Petunia failed me again. Petering out on the road, I was forced to pull over. She has a penchant for embarrassing me as soon as I see anyone I know. She knows what she’s doing. So, I had to roll my busted bike up to Bar None to the welcoming committee of wise-cracking cigarette smokers lining the entrance.
“Hey fellas,” fell sheepishly out of my mouth as I stumbled around trying to tie her up to the parking meter.
A short greeting turned into a long reminiscing about the BeyHeyDay of Bey’s with the crowd outside, as they used to all gather in almost the exact same formation outside of Bey’s, which set the tone for the night. Nostalgia was in the air.
- “What we need is a newer venue! There’s a lot of talent in Columbia, we just need more places to showcase it!”
- “Yeah man, you know that [insert unfeasible location in 5 pts or the Vista here] is for rent, all we’d need to do is save up a little dough and we could really get some big acts coming through!”
- “We just need people to commit, man, money’s no issue.”
- “Yeah, somebody should totally do that.”
Ahh. The boilerplate “Columbia’s Music Scene Needs [Blank]” conversation. I could hear it over the din of the bar as I strolled in much like a favorite song of yesteryear you hear on a charming old jukebox, reminding you how it excited you long ago, when, now, a gradual disillusionment mars its effect. We’ve all heard it before, and no matter how feverish the rhetoric or frenzied the delivery, the conclusion usually comes to “Somebody should totally do that,” followed by a beat and then an order for another round of drinks.

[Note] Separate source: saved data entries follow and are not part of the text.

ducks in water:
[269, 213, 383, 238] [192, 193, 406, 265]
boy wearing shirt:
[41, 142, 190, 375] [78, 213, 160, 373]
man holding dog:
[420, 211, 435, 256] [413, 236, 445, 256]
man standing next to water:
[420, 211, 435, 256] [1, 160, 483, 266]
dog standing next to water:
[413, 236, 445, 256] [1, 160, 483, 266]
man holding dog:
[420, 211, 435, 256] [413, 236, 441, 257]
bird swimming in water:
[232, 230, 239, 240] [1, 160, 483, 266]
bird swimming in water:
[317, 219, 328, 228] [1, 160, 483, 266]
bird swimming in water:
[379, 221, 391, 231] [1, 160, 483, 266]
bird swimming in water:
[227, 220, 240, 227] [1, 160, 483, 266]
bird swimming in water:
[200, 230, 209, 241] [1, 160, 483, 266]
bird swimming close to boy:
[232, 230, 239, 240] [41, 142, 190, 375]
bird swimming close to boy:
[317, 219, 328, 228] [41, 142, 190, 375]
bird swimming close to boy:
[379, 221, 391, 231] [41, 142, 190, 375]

Bracing myself for round one, I found myself at the bar next to a young man with a straw hat, slouching over a glass of booze, quite reminiscent of an Edward Hopper painting. After a very subtle and gradual triple-take, I realized I actually knew this fella.

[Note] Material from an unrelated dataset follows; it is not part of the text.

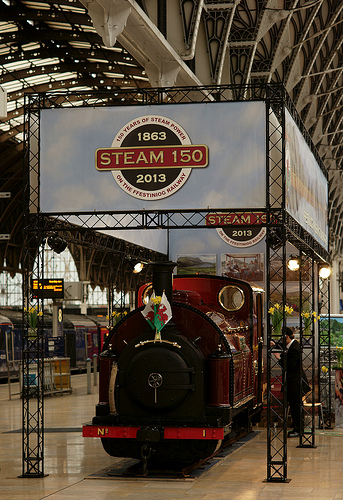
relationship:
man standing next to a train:
[270, 326, 311, 439] [74, 257, 313, 475]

“Josh McCormack! Doomslang, man, it’s been a second.”
I first knew him from rare appearances at Bey’s, back when I hosted an open mic, and always appreciated his hat choice, the straw hat replacing a fluffy Russian cap that donned his dome in winter. Back in the day.

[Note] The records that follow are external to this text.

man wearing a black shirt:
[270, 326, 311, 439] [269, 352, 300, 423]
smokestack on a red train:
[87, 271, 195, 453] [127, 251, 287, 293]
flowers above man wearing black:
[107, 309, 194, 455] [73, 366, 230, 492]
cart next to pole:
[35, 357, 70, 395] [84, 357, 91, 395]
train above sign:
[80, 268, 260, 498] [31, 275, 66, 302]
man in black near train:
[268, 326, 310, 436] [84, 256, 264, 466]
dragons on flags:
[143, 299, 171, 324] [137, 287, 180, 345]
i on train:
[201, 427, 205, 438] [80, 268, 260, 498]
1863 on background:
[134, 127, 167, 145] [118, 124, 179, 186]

Of course, nostalgia. As Don Draper said, it’s the pain from an old wound, a pain best complimented with a sweet Mint Julep. Reminiscing as we sat at the bar, we discussed the majesty of Tim and Eric, Louis CK, Neil Hamburger, Lost, The Wire, and, of course, the local music scene. Artfully dancing around the stock conversation, we shared stories of success and failure in our music scene, and, from someone who has only been in Columbia for a few years, I learned quite a bit about the previous generations of music to come through.
Of course, other than a slick hat collection, Joshua McCormack also has a slick song selection he’s been recently polishing for us. Having played with his group Cassangles, he turned towards his solo project, doomslang which also serves as his moniker. Just recently, he released three songs of varying style, Problem Child (Slight Return), Dawgie Lullaby, and Nerf Hospital. Playing alongside a perfectly mixed-in Logan Goldstein (of local homies extraordinaire Pandercakes) on the latter, the tracks contain a range of instrumentation, but still douse you with a syrupy gravy boat of Absinthe in its sparkling haze, through which you can barely make out the ghost of Elliott Smith’s silhouette softly singing a lullaby as he rocks a sleepy baby Danny Elfman (Scissorhands era) to a deep slumber.
I don’t know if I made it clear enough, but these songs sound like the deepest sleep. Finding a suitable instrumentation and level of effects to fit his voice, doomslang puts forth a solid foray into the dream world, particularly with the first track’s twinkling Omnichord, an instrument featured in my favorite episode of Adventure Time (I Remember You), also played by the love of my life whom I met in Dunedin. My favorite track has to be Dawgie Lullaby, for its humble beginnings that evolve into a lofty vocal orchestration reminiscent of a stripped down version of Bright Eye’s symphonic break in Digital Ash’s “I Believe in Symmetry.”
If you like dreams, (not like our actual, absurd, subtly sexual, mostly silly dreams, more like the soundtrack to Hollywood dream sequences), then give doomslang a listen. You’ll find yourself staring wistfully out of a raindrop-studded window in no time. Sometimes it’s just what you need.
Kicking the pedal, holding the clutch, releasing it as soon as I hear the engine rumble slightly, simultaneously giving it just a little throttle, hearing some rumbling, switching on the fuel injection lever, giving it more throttle, I finally saw my baby girl come back to life. The 1980 Pepi Sport has the engine of a fuggin lawnmower, but I love her.
As she roared to life, and I go and pat Josh on the shoulder, promising to give his songs a listen. I reflect, ever so briefly, on the pitfalls of nostalgia. Perhaps we should be more concerned with the now, as opposed to a time we can never reclaim? After all, those in constant reverie never get shit done. But as Petunia zipped down Saluda St, I thought of her as a relic of the past, a product of nostalgia, that still had some kick in her. Pondering this, I cross the intersection to get to the base of the hill, where she promptly farts out on me again.